373-392: Assert the merged attrs at the metric-store boundary too.

Right now this only checks the returned slice. The test would still pass if recordFetchError returned the merged attrs but called MeasureRequestError with the old slice.

Suggested assertion
 		resultSlice, _ := hooks.recordFetchError(ctx, span, fetchErr, rc, nil, metricAddOpt, prePopulated)
 		span.End()
@@
 		require.True(t, hasExisting, "pre-populated attrs should be preserved")
 		require.True(t, hasErrorCodes, "error codes should be appended")
+
+		require.True(t, store.requestErrorCalled, "MeasureRequestError should be called")
+
+		var metricHasExisting, metricHasErrorCodes bool
+		for _, attr := range store.requestErrorSliceAttr {
+			if string(attr.Key) == "existing.attr" {
+				metricHasExisting = true
+			}
+			if string(attr.Key) == "graphql.error.codes" {
+				metricHasErrorCodes = true
+			}
+		}
+		require.True(t, metricHasExisting,
+			"MeasureRequestError should receive the pre-populated attrs")
+		require.True(t, metricHasErrorCodes,
+			"MeasureRequestError should receive the appended error codes")
🤖 Prompt for AI Agents
Verify each finding against the current code and only fix it if needed.

In `@router/core/engine_loader_hooks_test.go` around lines 373 - 392, The test
currently only asserts the returned slice from hooks.recordFetchError contains
merged attributes; extend it to also verify that the metric-store call received
the merged slice: capture the arguments passed to the mock
MetricStore.MeasureRequestError (or the equivalent MeasureRequestError spy used
by hooks), and assert that the captured attrs include both the prePopulated
attribute ("existing.attr") and the "graphql.error.codes" attribute (same checks
used for resultSlice). Update references to the mock/spy used by the hooks setup
(e.g., the MetricStore mock instance) and reuse
metricAddOpt/prePopulated/resultSlice names to ensure MeasureRequestError was
invoked with the merged attrs.

107-130: Assert the exception event for wrapped cancellations too.
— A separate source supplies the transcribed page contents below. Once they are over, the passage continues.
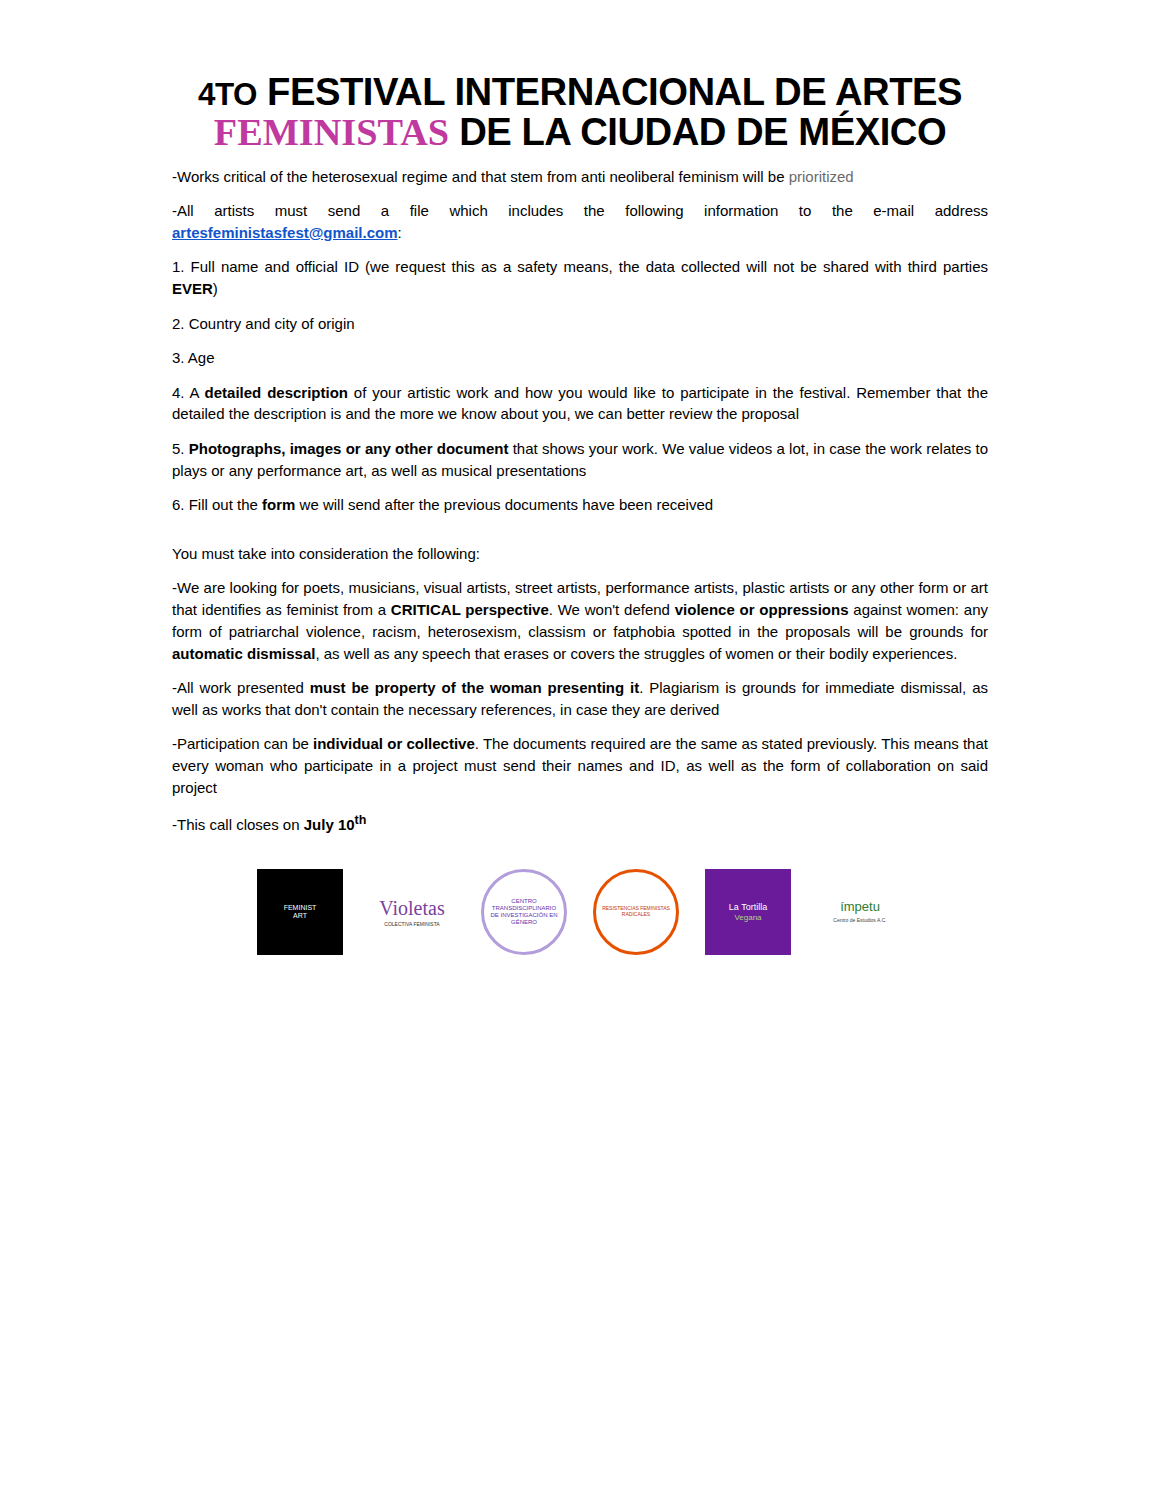4to FESTIVAL INTERNACIONAL DE ARTES FEMINISTAS DE LA CIUDAD DE MÉXICO
-Works critical of the heterosexual regime and that stem from anti neoliberal feminism will be prioritized
-All artists must send a file which includes the following information to the e-mail address artesfeministasfest@gmail.com:
1. Full name and official ID (we request this as a safety means, the data collected will not be shared with third parties EVER)
2. Country and city of origin
3. Age
4. A detailed description of your artistic work and how you would like to participate in the festival. Remember that the detailed the description is and the more we know about you, we can better review the proposal
5. Photographs, images or any other document that shows your work. We value videos a lot, in case the work relates to plays or any performance art, as well as musical presentations
6. Fill out the form we will send after the previous documents have been received
You must take into consideration the following:
-We are looking for poets, musicians, visual artists, street artists, performance artists, plastic artists or any other form or art that identifies as feminist from a CRITICAL perspective. We won't defend violence or oppressions against women: any form of patriarchal violence, racism, heterosexism, classism or fatphobia spotted in the proposals will be grounds for automatic dismissal, as well as any speech that erases or covers the struggles of women or their bodily experiences.
-All work presented must be property of the woman presenting it. Plagiarism is grounds for immediate dismissal, as well as works that don't contain the necessary references, in case they are derived
-Participation can be individual or collective. The documents required are the same as stated previously. This means that every woman who participate in a project must send their names and ID, as well as the form of collaboration on said project
-This call closes on July 10th
FEMINIST
ART
VioletasCOLECTIVA FEMINISTA
CENTRO TRANSDISCIPLINARIO DE INVESTIGACIÓN EN GÉNERO
RESISTENCIAS FEMINISTAS RADICALES
La TortillaVegana
ímpetuCentro de Estudios A.C.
This case currently only proves the status/metric behavior. If the wrapped context.Canceled path stops emitting the observability event, the regression would still pass.

Suggested assertion
 		require.NotEqual(t, codes.Error, spans[0].Status().Code,
 			"wrapped context.Canceled should not set span status to Error")
+		require.Len(t, spans[0].Events(), 1,
+			"wrapped context.Canceled should still be recorded as a span event")
+		require.Equal(t, "exception", spans[0].Events()[0].Name)
 		require.False(t, store.requestErrorCalled,
 			"MeasureRequestError should not be called for wrapped context.Canceled")
🤖 Prompt for AI Agents
Verify each finding against the current code and only fix it if needed.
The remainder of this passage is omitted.